Le 16 juin 2026, selon BFM Business, Jordan Bardella a annoncé son intention de « réduire de moitié » la contribution nette de la France au budget de l’Union européenne. Cette déclaration marque un basculement stratégique pour le Rassemblement national, qui abandonne l'idée de quitter l'Europe pour se concentrer sur la transformation de l'intérieur.
Historiquement, le Front national, puis le Rassemblement national, ont défendu la sortie de l'euro et de l'Union européenne. Cependant, depuis plusieurs années, le mot « Frexit » a disparu du vocabulaire du parti. Le Brexit, qui a montré qu'une sortie de l'Union était possible mais également longue, coûteuse et politiquement périlleuse, a contribué à ce changement de stratégie.
Ce qu'il faut retenir
- Le Rassemblement national veut réduire de moitié la contribution nette de la France au budget de l’Union européenne.
- Le parti abandonne l'idée de quitter l'Europe pour se concentrer sur la transformation de l'intérieur.
- Le Brexit a montré qu'une sortie de l'Union était possible mais également longue, coûteuse et politiquement périlleuse.
Le contexte de la décision
Le Rassemblement national a pris acte de l'attachement persistant des Français à l'euro et à l'Union européenne. Le parti a donc changé de stratégie, passant de la défense de la sortie de l'Europe à la défense de la transformation de l'intérieur.
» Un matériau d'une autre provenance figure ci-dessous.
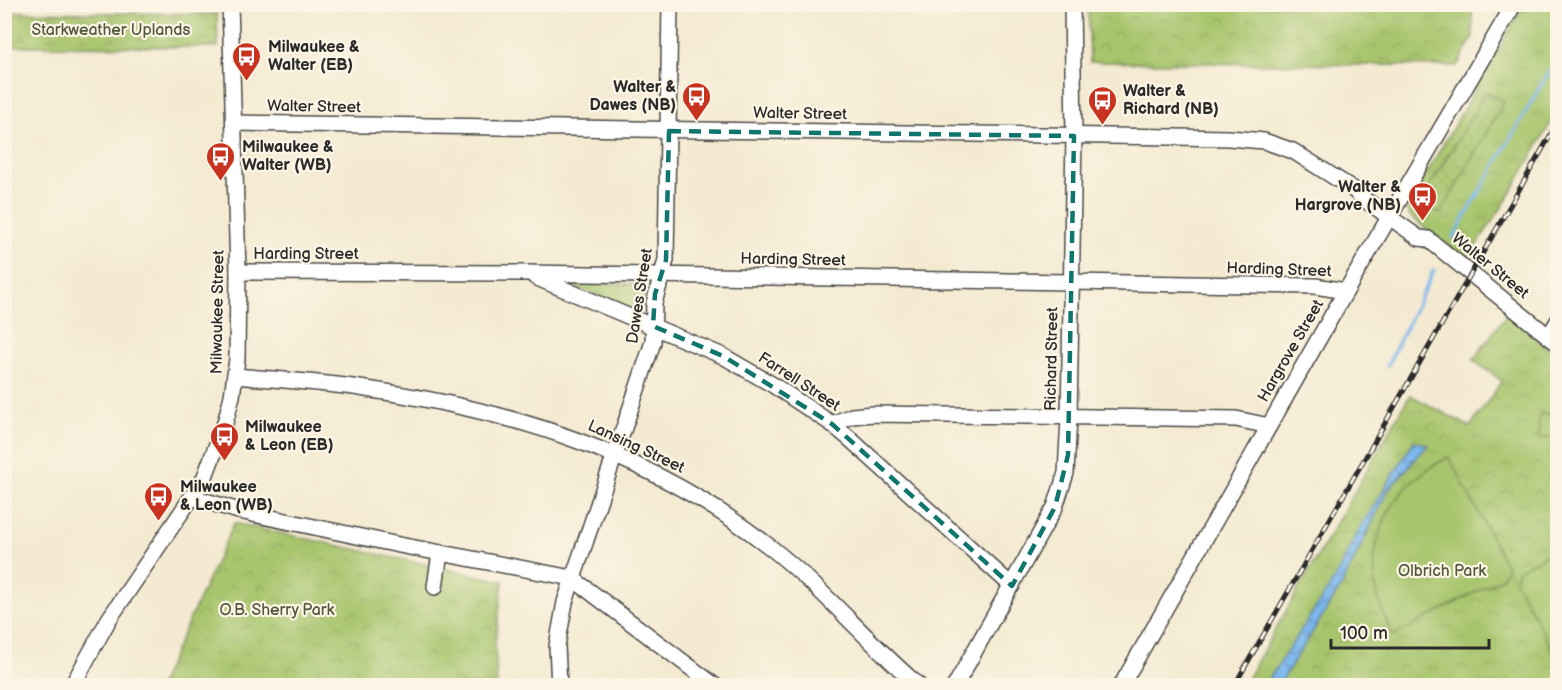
<svg xmlns="http://www.w3.org/2000/svg" width="1562" height="690" font-family="'Balsamiq Sans',sans-serif">
  <style>
    .grass { fill: url(#grass-tufts); stroke: #69784c; stroke-width: 1.5 }
    .wetland { fill: url(#wetland-marsh); stroke: #69784c; stroke-width: 1.5 }
    .park { fill: url(#park-crowns); stroke: #69784c; stroke-width: 1.5 }
    .garden { fill: url(#garden-dots); stroke: #69784c; stroke-width: 1.5 }
    .pitch { fill: #a7c56c; stroke: #69784c; stroke-width: 1.5 }
    .water { fill: url(#water-waves); stroke: #54718c; stroke-width: 1.5 }
    .lines { fill: none; stroke-linecap: round; stroke-linejoin: round }
    .stream { stroke: #7cb7ee; stroke-width: 3 }
    .minor-casing { stroke: #494844; stroke-width: 18 }
    .minor { stroke: #fff; stroke-width: 15 }
    .rail-casing { stroke: #2b2b2b; stroke-width: 5 }
    .rail { stroke: #fcf5e5; stroke-width: 3; stroke-dasharray: 9; stroke-linecap: butt }
    .marked { fill: none; stroke: #0f766e; stroke-width: 4.5; stroke-dasharray: 12 8; stroke-linejoin: round }
    .labels { text-anchor: middle; dominant-baseline: central; stroke-width: 4.5; stroke-linejoin: round; paint-order: stroke }
    .park-label { font-size: 16px; fill: #50593e; stroke: #fcf5e5 }
    .poi-label { font-size: 16px; font-weight: bold; fill: #2b2b2b; stroke: #fcf5e5; text-anchor: start }
    .street-label { font-size: 16px; fill: #2b2b2b; stroke: #fcf5e5 }
  </style>
  <defs>
    <pattern id="grass-tufts" width="24" height="20" patternUnits="userSpaceOnUse" patternTransform="scale(1.5)"><rect width="24" height="20" fill="#a7c56c"/><path d="M3 7l-1-3M5 7V3M7 7l1-3M15 17l-1-3M17 17v-4M19 17l1-3" fill="none" stroke="#90a95e"/></pattern>
    <pattern id="wetland-marsh" width="20" height="14" patternUnits="userSpaceOnUse" patternTransform="scale(1.5)"><rect width="20" height="14" fill="#a7c56c"/><path d="M1 5h8M5 5V1M11 12h8M15 12V8" fill="none" stroke="#90a95e"/></pattern>
    <pattern id="park-crowns" width="20" height="18" patternUnits="userSpaceOnUse" patternTransform="scale(1.5)"><rect width="20" height="18" fill="#a7c56c"/><path d="M2 6a3 3 0 1 1 6 0M12 15a3 3 0 1 1 6 0" fill="none" stroke="#90a95e"/></pattern>
    <pattern id="garden-dots" width="8" height="8" patternUnits="userSpaceOnUse" patternTransform="scale(1.5)"><rect width="8" height="8" fill="#a7c56c"/><path d="M2 2h.1M6 6h.1" fill="none" stroke="#90a95e" stroke-width="1.8" stroke-linecap="round"/></pattern>
    <pattern id="water-waves" width="16" height="10" patternUnits="userSpaceOnUse" patternTransform="scale(1.5)"><rect width="16" height="10" fill="#7cb7ee"/><path d="M0 5q4-4 8 0t8 0" fill="none" stroke="#6695c1"/></pattern>
  </defs>
  <rect width="100%" height="100%" fill="#fcf5e5"/>
  <filter id="ink" filterUnits="userSpaceOnUse"><feTurbulence type="fractalNoise" baseFrequency=".0167" numOctaves="2"/><feDisplacementMap in="SourceGraphic" scale="12" xChannelSelector="R" yChannelSelector="G"/><feConvolveMatrix kernelMatrix="1 2 1 2 8 2 1 2 1" color-interpolation-filters="sRGB"/></filter>
  <filter id="wash" filterUnits="userSpaceOnUse"><feTurbulence type="fractalNoise" baseFrequency=".008" numOctaves="4" result="noise"/><feDisplacementMap in="SourceGraphic" scale="24" xChannelSelector="R" yChannelSelector="G"/><feGaussianBlur stdDeviation="1.35" result="paint"/><feColorMatrix in="noise" values="0 0 0 0 0 0 0 0 0 0 0 0 0 0 0 0 0 1.4 0 .05"/><feComposite in="paint" operator="in"/></filter>
  <g filter="url(#wash)">
    <rect width="100%" height="100%" fill="#f4ead1"/>
    <g class="grass">
      <polygon points="1524,5 1557,5 1557,112 1506,201 1466,261 1410,216 1407,210 1408,205"/>
      <polygon points="579,284 640,284 646,289 644,308 637,311 577,288 576,286"/>
    </g>
    <polygon class="wetland" points="5,12 217,14 218,47 5,46"/>
    <g class="park">
      <polygon points="1088,5 1472,5 1473,37 1457,66 1090,62"/>
      <polygon points="1507,314 1557,355 1557,685 1243,686 1410,395 1470,427 1502,381 1473,360"/>
      <polygon points="234,523 503,581 495,644 497,685 159,686"/>
    </g>
    <polygon class="garden" points="1486,92 1504,102 1440,214 1420,202"/>
    <g class="pitch">
      <rect x="1539" y="414" width="18" height="24"/>
      <path d="M1449,457l58,110 -5,11 -109,58c-8,-18 -17,-37 -18,-57 -5,-55 26,-99 74,-122z"/>
      <polygon points="1557,549 1557,659 1515,580 1518,570"/>
    </g>
    <polygon class="water" points="1414,441 1428,445 1388,490 1342,585 1279,685 1265,685 1334,580 1360,528"/>
    <g class="lines">
      <g class="stream">
        <polyline points="1453,238 1558,56"/>
        <polyline points="1387,366 1434,270"/>
      </g>
    </g>
  </g>
  <g filter="url(#ink)">
    <g class="lines">
      <defs>
        <g id="minor">
          <polyline points="234,123 1174,137 1229,138 1264,141 1293,151 1353,189 1361,197 1419,238 1428,239 1558,344"/>
          <polyline points="238,272 526,273 1315,286 1346,291"/>
          <polyline points="535,277 723,356 773,385 832,424 850,439 1012,586"/>
          <polyline points="1549,336 1558,321"/>
          <path d="M235,376c44,4 88,6 131,13 149,22 283,64 404,158 54,42 97,95 149,139"/>
          <polyline points="832,424 852,416 873,414 1236,419 1269,426"/>
          <polyline points="192,497 239,511 399,545 572,578 715,686"/>
          <polyline points="435,587 440,553"/>
          <polyline points="72,686 109,619 204,479 225,423 232,396 237,359 238,272 230,4"/>
          <polyline points="559,686 557,646 565,602 653,342 654,303 666,260 670,4"/>
          <polyline points="955,686 1055,507 1066,473 1069,418 1074,136 1072,4"/>
          <polyline points="1121,686 1346,291 1514,4"/>
        </g>
      </defs>
      <use href="#minor" class="minor-casing"/>
      <use href="#minor" class="minor"/>
      <defs>
        <polyline id="rail" points="1234,686 1558,122"/>
      </defs>
      <use href="#rail" class="rail-casing"/>
      <use href="#rail" class="rail"/>
    </g>
  </g>
  <path class="marked" d="M669,131l405,5 -6,319 -13,52 -43,79 -180,-162 -109,-68 -70,-30 2,-32 11,-34z"/>
  <defs>
    <symbol id="bus-pin" viewBox="-11 -11 22 30"><path d="M0 17L-7.5 6A9.5 9.5 0 1 1 7.5 6Z" fill="#c8321e" stroke="#fcf5e5"/><path d="M-5-6H5V4H4V6H2V4H-2V6H-4V4H-5ZM-3.5-4V0h7V-4ZM-3.5 1.2v1.5H-2V1.2ZM2 1.2v1.5H3.5V1.2Z" fill="#fff"/></symbol>
  </defs>
  <g fill-rule="evenodd">
    <use href="#bus-pin" x="230" y="40" width="33" height="45"/>
    <use href="#bus-pin" x="680" y="80" width="33" height="45"/>
    <use href="#bus-pin" x="1086" y="84" width="33" height="45"/>
    <use href="#bus-pin" x="204" y="140" width="33" height="45"/>
    <use href="#bus-pin" x="1406" y="180" width="33" height="45"/>
    <use href="#bus-pin" x="208" y="420" width="33" height="45"/>
    <use href="#bus-pin" x="142" y="480" width="33" height="45"/>
  </g>
  <g class="labels">
    <g class="park-label">
      <text x="111" y="30">Starkweather Uplands</text>
      <text x="1442" y="571">Olbrich Park</text>
      <text x="277" y="610">O.B. Sherry Park</text>
    </g>
    <g class="poi-label">
      <text x="268" y="47">Milwaukee &amp;<tspan x="268" dy="18">Walter (EB)</tspan></text>
      <text x="676" y="87" text-anchor="end">Walter &amp;<tspan x="676" dy="18">Dawes (NB)</tspan></text>
      <text x="1123" y="91">Walter &amp;<tspan x="1123" dy="18">Richard (NB)</tspan></text>
      <text x="242" y="147">Milwaukee &amp;<tspan x="242" dy="18">Walter (WB)</tspan></text>
      <text x="1401" y="187" text-anchor="end">Walter &amp;<tspan x="1401" dy="18">Hargrove (NB)</tspan></text>
      <text x="245" y="427">Milwaukee<tspan x="245" dy="18">&amp; Leon (EB)</tspan></text>
      <text x="180" y="487">Milwaukee<tspan x="180" dy="18">&amp; Leon (WB)</tspan></text>
    </g>
    <g class="street-label">
      <text transform="translate(314 107) rotate(1)">Walter Street</text>
      <text transform="translate(800 114) rotate(1)">Walter Street</text>
      <text x="306" y="254">Harding Street</text>
      <text transform="translate(793 260) rotate(1)">Harding Street</text>
      <text transform="translate(1490 266) rotate(39)">Walter Street</text>
      <text transform="translate(1279 270) rotate(2)">Harding Street</text>
      <text transform="translate(640 296) rotate(-81)">Dawes Street</text>
      <text transform="translate(218 312) rotate(-89)">Milwaukee Street</text>
      <text transform="translate(1291 351) rotate(-60)">Hargrove Street</text>
      <text transform="translate(1052 359) rotate(-89)">Richard Street</text>
      <text transform="translate(799 382) rotate(33)">Farrell Street</text>
      <text transform="translate(636 447) rotate(25)">Lansing Street</text>
    </g>
  </g>
  <rect width="1562" height="690" fill="none" stroke="#fcf5e5" stroke-width="24"/>
  <path d="M1331 639v9h158v-9" fill="none" stroke="#2b2b2b" stroke-width="3"/>
  <text x="1340" y="639" font-size="18" fill="#2b2b2b" stroke="#fcf5e5" stroke-width="4.5" paint-order="stroke">100 m</text>
</svg>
Le nouveau mantra du Rassemblement national est « Tout changer, sans tout détruire ».
Cette nouvelle stratégie est motivée par la volonté de modifier les règles de l'Union européenne sans quitter le club. Cependant, la mise en œuvre de cette stratégie sera complexe, car la France ne fixe pas seule le montant de sa contribution. Le cadre financier pluriannuel de l’Union doit être adopté à l’unanimité des Vingt-Sept, avec l’accord du Parlement européen.
Les défis de la mise en œuvre
Réduire les dépenses de fonctionnement de Bruxelles, comme le propose Jordan Bardella, ne suffira pas. Les dépenses administratives de l’ensemble des institutions européennes représentent moins de 12 milliards d’euros par an. Vouloir y trouver à lui seul six ou sept milliards d’économies reviendrait presque à couper la machine européenne en deux.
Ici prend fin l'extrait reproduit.